(Pose landmark coordinates)
Segment Open

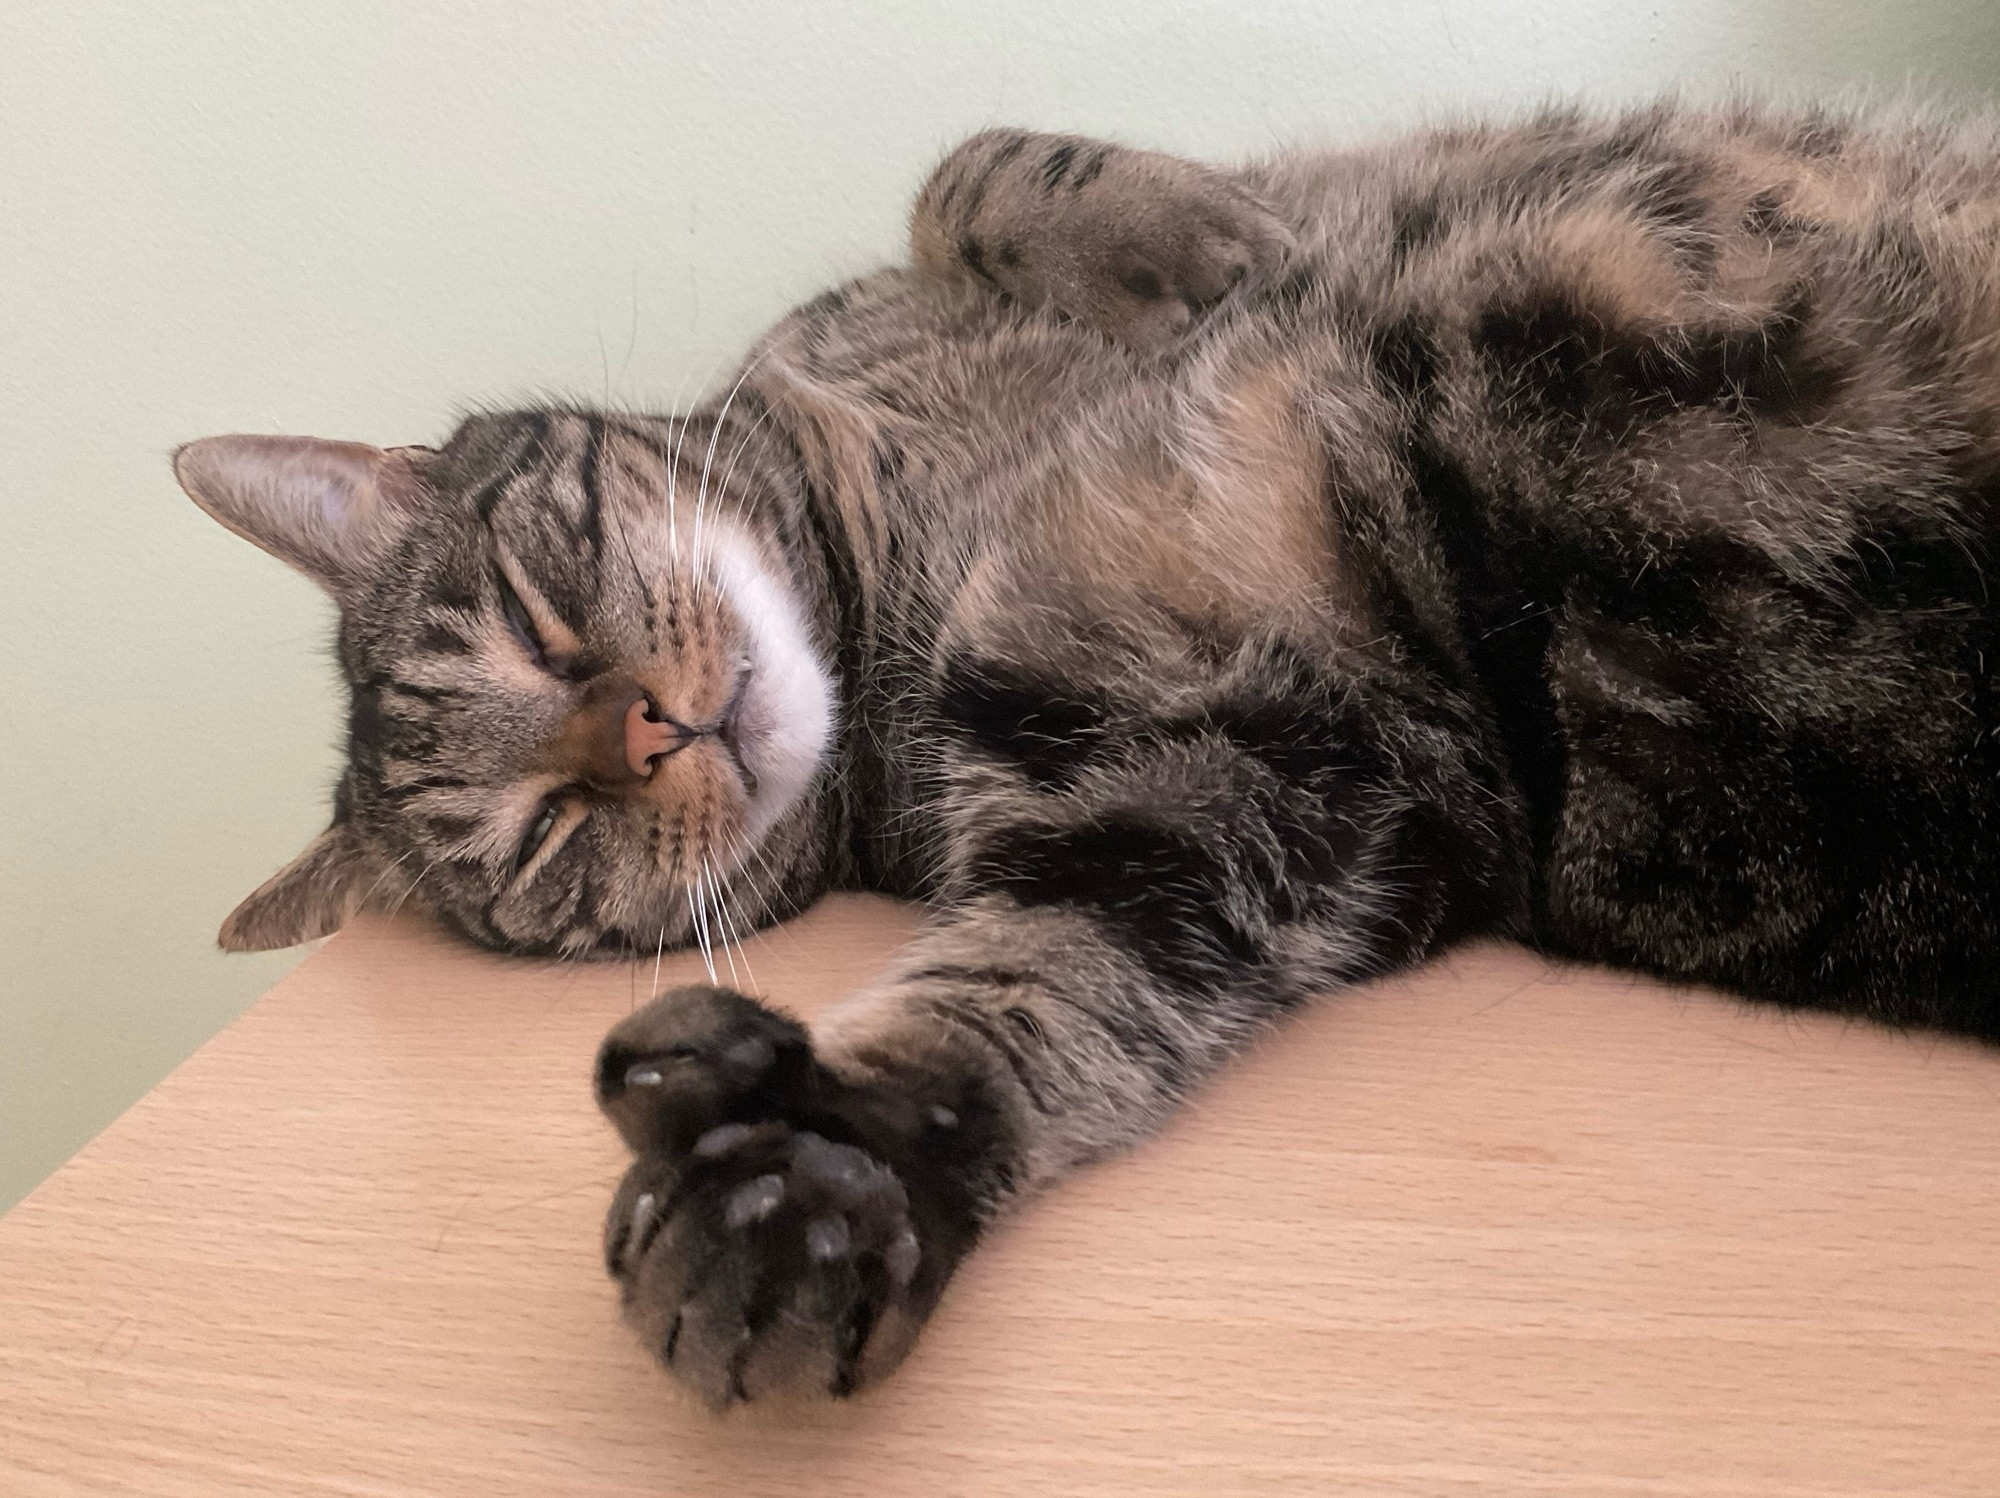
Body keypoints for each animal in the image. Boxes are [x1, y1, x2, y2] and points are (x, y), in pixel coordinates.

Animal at [168, 102, 2000, 1400]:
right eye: (551, 832)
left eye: (538, 615)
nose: (647, 723)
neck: (890, 562)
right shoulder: (1217, 777)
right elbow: (1031, 992)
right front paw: (833, 1172)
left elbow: (969, 166)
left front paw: (1194, 227)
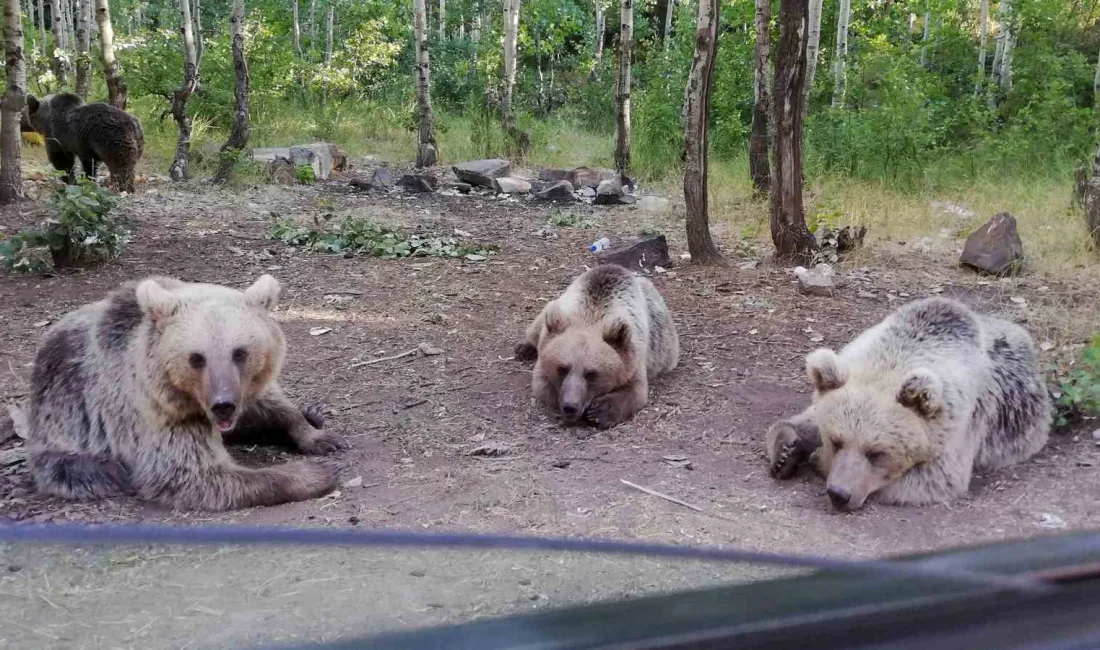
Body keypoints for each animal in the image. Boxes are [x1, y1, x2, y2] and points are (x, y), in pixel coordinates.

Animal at [13, 271, 343, 510]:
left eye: (240, 352)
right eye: (196, 357)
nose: (223, 405)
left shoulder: (244, 391)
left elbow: (271, 406)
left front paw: (318, 433)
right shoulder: (156, 413)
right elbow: (193, 474)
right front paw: (313, 473)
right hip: (62, 430)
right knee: (85, 469)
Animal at [514, 261, 677, 428]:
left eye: (591, 373)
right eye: (562, 368)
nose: (570, 406)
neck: (592, 317)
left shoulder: (634, 355)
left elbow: (636, 390)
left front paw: (599, 412)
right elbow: (544, 386)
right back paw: (524, 349)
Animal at [765, 296, 1047, 510]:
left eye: (877, 452)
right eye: (836, 440)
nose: (839, 494)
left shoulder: (959, 429)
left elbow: (934, 479)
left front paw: (816, 459)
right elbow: (804, 419)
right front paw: (787, 451)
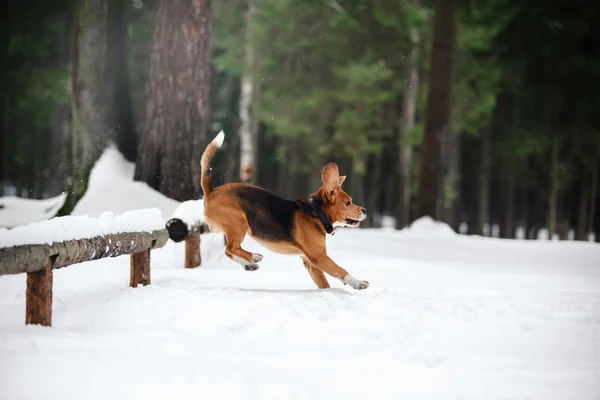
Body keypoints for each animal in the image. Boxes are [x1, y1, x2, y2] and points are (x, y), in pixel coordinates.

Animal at [202, 131, 370, 290]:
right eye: (348, 202)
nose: (365, 210)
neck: (316, 213)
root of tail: (212, 192)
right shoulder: (319, 257)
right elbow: (341, 270)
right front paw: (358, 283)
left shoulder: (310, 263)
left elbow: (324, 283)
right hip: (239, 222)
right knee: (231, 247)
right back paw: (254, 257)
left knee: (228, 251)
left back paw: (248, 264)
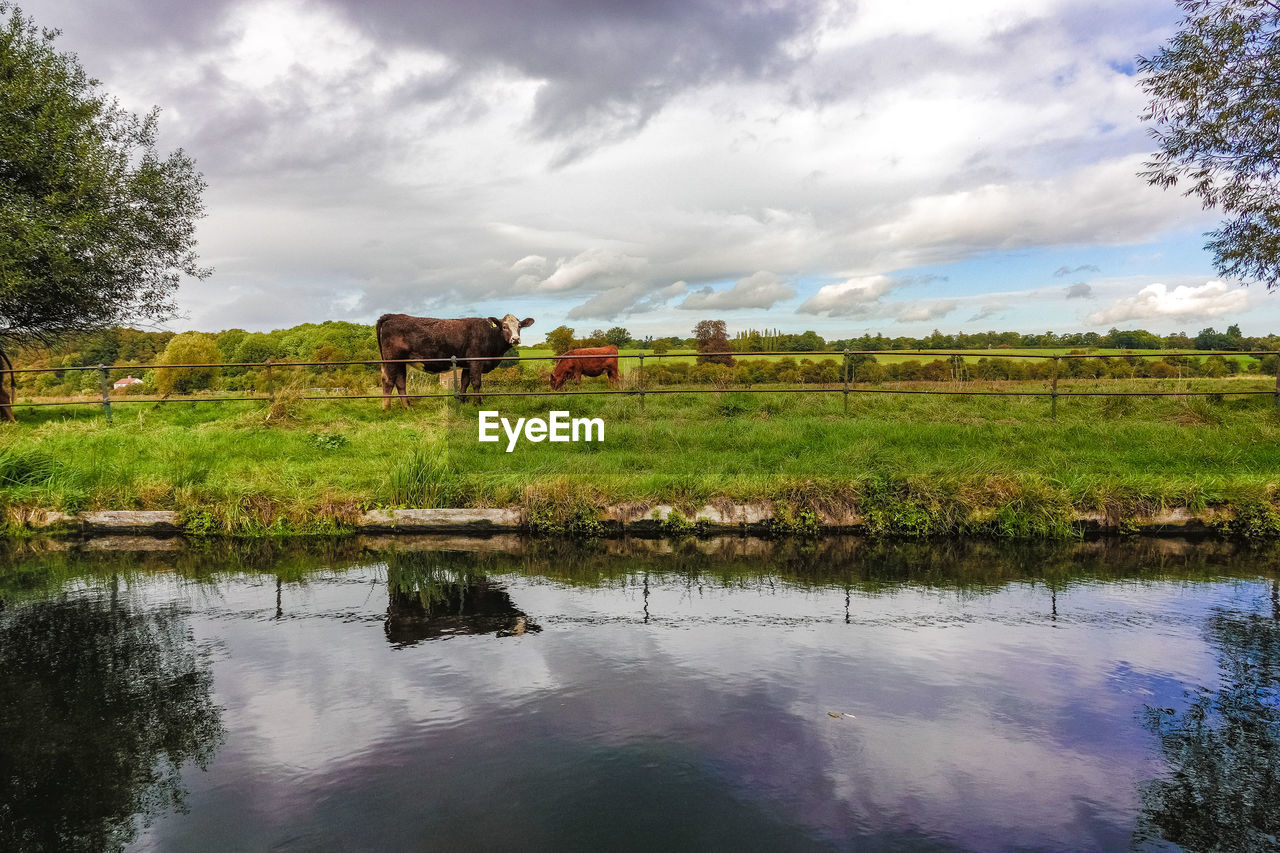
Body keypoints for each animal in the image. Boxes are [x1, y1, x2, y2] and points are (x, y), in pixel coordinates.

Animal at [373, 311, 532, 407]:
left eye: (519, 326)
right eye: (504, 326)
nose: (515, 339)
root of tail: (392, 316)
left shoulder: (467, 364)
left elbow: (465, 382)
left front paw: (462, 401)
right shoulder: (476, 361)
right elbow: (476, 382)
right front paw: (477, 403)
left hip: (400, 362)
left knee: (400, 382)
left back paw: (407, 406)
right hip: (391, 360)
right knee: (388, 381)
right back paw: (386, 408)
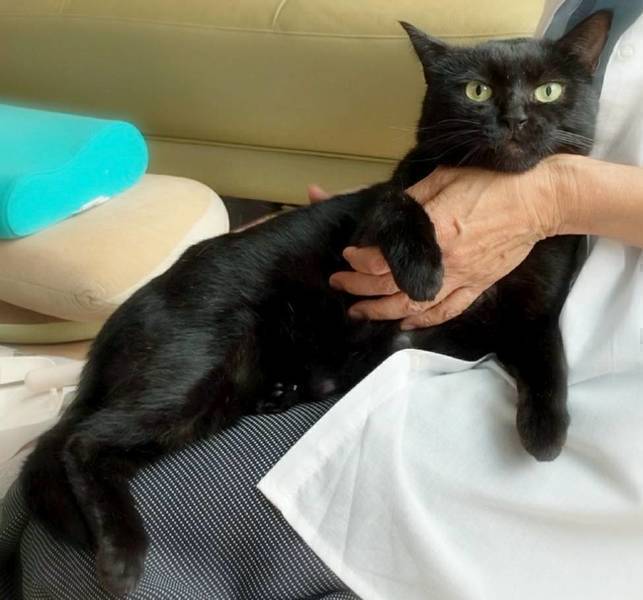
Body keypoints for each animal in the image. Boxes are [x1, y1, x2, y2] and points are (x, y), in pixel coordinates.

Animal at [20, 10, 612, 596]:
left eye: (548, 90)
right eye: (477, 91)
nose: (515, 118)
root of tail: (120, 319)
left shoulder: (532, 317)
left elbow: (550, 362)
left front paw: (546, 432)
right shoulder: (367, 235)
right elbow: (398, 202)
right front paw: (424, 273)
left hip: (209, 400)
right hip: (192, 373)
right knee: (78, 442)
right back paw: (121, 556)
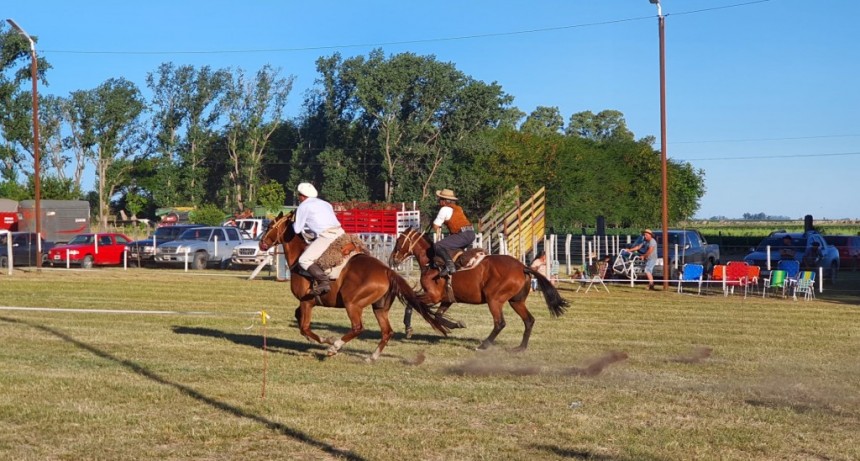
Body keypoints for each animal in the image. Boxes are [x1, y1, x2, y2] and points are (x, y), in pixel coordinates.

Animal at [258, 212, 450, 360]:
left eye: (269, 227)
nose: (261, 244)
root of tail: (387, 271)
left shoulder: (307, 302)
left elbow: (305, 326)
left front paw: (326, 340)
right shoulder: (305, 303)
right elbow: (299, 319)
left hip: (352, 303)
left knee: (358, 327)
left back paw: (334, 347)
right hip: (379, 307)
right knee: (387, 332)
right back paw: (371, 357)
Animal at [392, 227, 572, 352]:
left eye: (399, 241)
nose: (393, 259)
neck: (431, 263)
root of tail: (523, 267)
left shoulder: (433, 296)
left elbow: (411, 303)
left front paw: (408, 328)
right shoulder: (446, 299)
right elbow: (437, 315)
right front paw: (456, 324)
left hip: (494, 300)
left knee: (500, 323)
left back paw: (483, 345)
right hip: (516, 301)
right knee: (529, 320)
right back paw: (520, 348)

Segment Closed

◆ **Exercise**
Please set down exactly the lines running from the one with "left knee: (500, 323)" to the last line of the entries above, both of them included, and no others.

◆ **Exercise output**
left knee: (500, 323)
left back paw: (483, 345)
right hip: (516, 301)
right knee: (529, 320)
right back paw: (520, 348)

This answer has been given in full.